‘Ndrangheta, il coinvolgimento del genero del boss allarma la Chiesa (NOME)
La maxi inchiesta “Ducale” sul voto di scambio tra 'ndrangheta e politica condotta dalla Dda di Reggio Calabria e che ha portato all’esecuzione di 14 misure cautelari rischia di creare qualche imbarazzo alla Chiesa.
Perché – ricorda Il Messaggero – nell’operazione è stato coinvolto anche Daniel Barillà, ritenuto dagli inquirenti una figura interessante, essendo il genero del presunto boss Domenico Araniti, “il Duca”.
Barillà (per il quale ora è stato disposto l'obbligo di firma dal Tribunale del Riesame), riporta ancora il quotidiano romano – “lavorava come consulente alla Pontificia Facoltà Teologica dell'Italia Meridionale, vale a dire l'istituzione universitaria collegata col Vaticano.

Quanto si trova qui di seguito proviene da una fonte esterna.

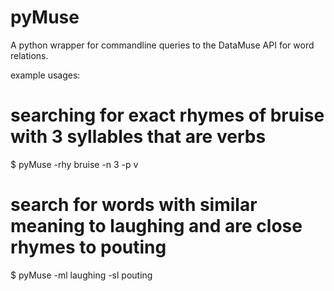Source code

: # pyMuse

A python wrapper for commandline queries to the DataMuse API for word relations. 





example usages:
# searching for exact rhymes of bruise with 3 syllables that are verbs
$ pyMuse -rhy bruise -n 3 -p v

# search for words with similar meaning to laughing and are close rhymes to pouting 
$ pyMuse -ml laughing -sl pouting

Il suo contratto di lavoro coordinato e continuativo prevedeva funzioni «nell'area del fundraising, management e nella comunicazione». Naturalmente i vertici della Facoltà Teologica (che ha sede nella diocesi di Napoli) hanno subito preso le distanze e nessuno risulta coinvolto nell'inchiesta, anche se l'arresto iniziale di questa persona di fatto ha allarmando la Chiesa” Barillà nel frattempo è stato sospeso dall'incarico e in seguito il contratto che aveva è stato cancellato.